# [Requirement]
Extract the text of every entry below exactly; leave images out.

--------------------------------------------------

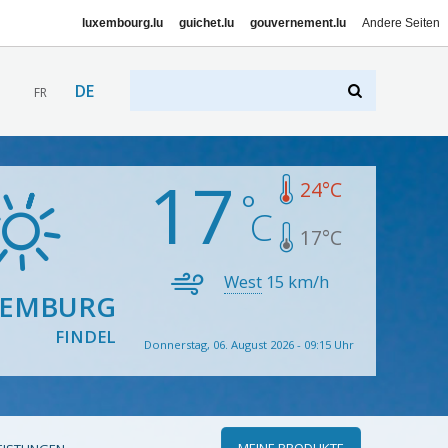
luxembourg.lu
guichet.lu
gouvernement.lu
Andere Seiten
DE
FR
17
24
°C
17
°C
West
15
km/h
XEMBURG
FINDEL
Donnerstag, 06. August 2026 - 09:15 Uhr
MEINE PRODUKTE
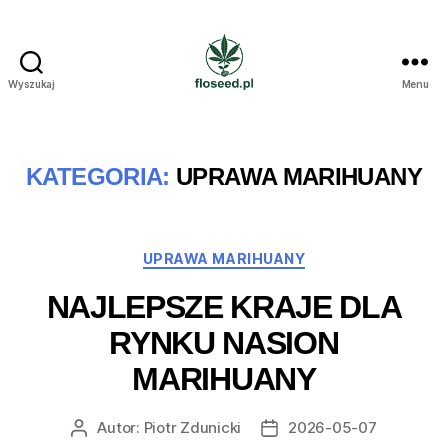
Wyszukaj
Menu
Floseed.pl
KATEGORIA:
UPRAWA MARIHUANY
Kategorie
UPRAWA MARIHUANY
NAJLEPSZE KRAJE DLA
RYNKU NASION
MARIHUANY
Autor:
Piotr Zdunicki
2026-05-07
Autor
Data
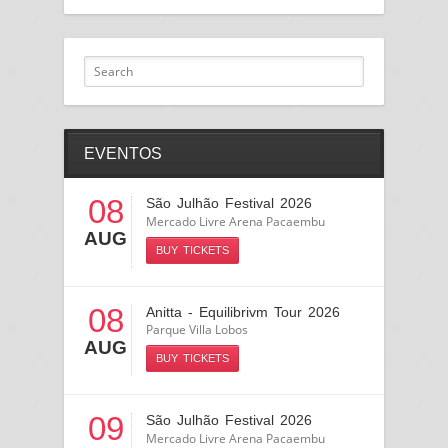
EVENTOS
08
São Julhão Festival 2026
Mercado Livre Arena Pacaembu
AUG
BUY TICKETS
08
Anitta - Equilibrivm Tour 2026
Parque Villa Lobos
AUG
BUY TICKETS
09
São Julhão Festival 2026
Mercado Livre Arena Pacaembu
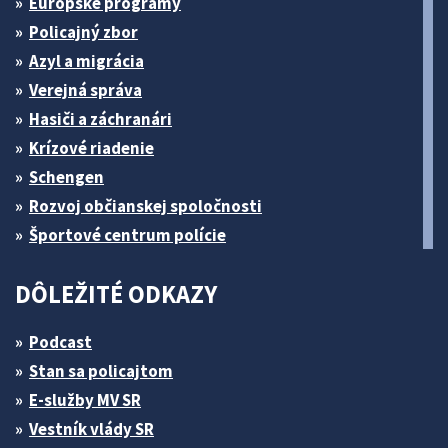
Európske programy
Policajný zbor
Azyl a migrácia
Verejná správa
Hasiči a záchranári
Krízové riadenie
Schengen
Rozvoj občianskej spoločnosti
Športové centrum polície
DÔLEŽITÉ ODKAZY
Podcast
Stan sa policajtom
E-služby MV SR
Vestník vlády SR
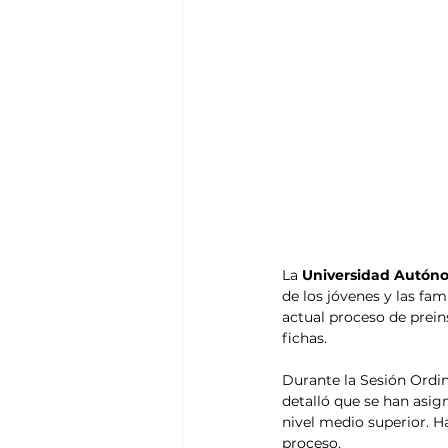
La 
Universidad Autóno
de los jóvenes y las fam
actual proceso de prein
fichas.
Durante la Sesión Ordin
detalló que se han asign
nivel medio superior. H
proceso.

--------------------------------------------------

# [Written answer]
luxembourg.lu
guichet.lu
gouvernement.lu
Andere Seiten
DE
FR
17
24
°C
17
°C
West
15
km/h
XEMBURG
FINDEL
Donnerstag, 06. August 2026 - 09:15 Uhr
MEINE PRODUKTE
Wyszukaj
Menu
Floseed.pl
KATEGORIA:
UPRAWA MARIHUANY
Kategorie
UPRAWA MARIHUANY
NAJLEPSZE KRAJE DLA
RYNKU NASION
MARIHUANY
Autor:
Piotr Zdunicki
2026-05-07
Autor
Data
EVENTOS
08
São Julhão Festival 2026
Mercado Livre Arena Pacaembu
AUG
BUY TICKETS
08
Anitta - Equilibrivm Tour 2026
Parque Villa Lobos
AUG
BUY TICKETS
09
São Julhão Festival 2026
Mercado Livre Arena Pacaembu
Európske programy
Policajný zbor
Azyl a migrácia
Verejná správa
Hasiči a záchranári
Krízové riadenie
Schengen
Rozvoj občianskej spoločnosti
Športové centrum polície
DÔLEŽITÉ ODKAZY
Podcast
Stan sa policajtom
E-služby MV SR
Vestník vlády SR
La 
Universidad Autóno
de los jóvenes y las fam
actual proceso de prein
fichas.
Durante la Sesión Ordin
detalló que se han asign
nivel medio superior. H
proceso.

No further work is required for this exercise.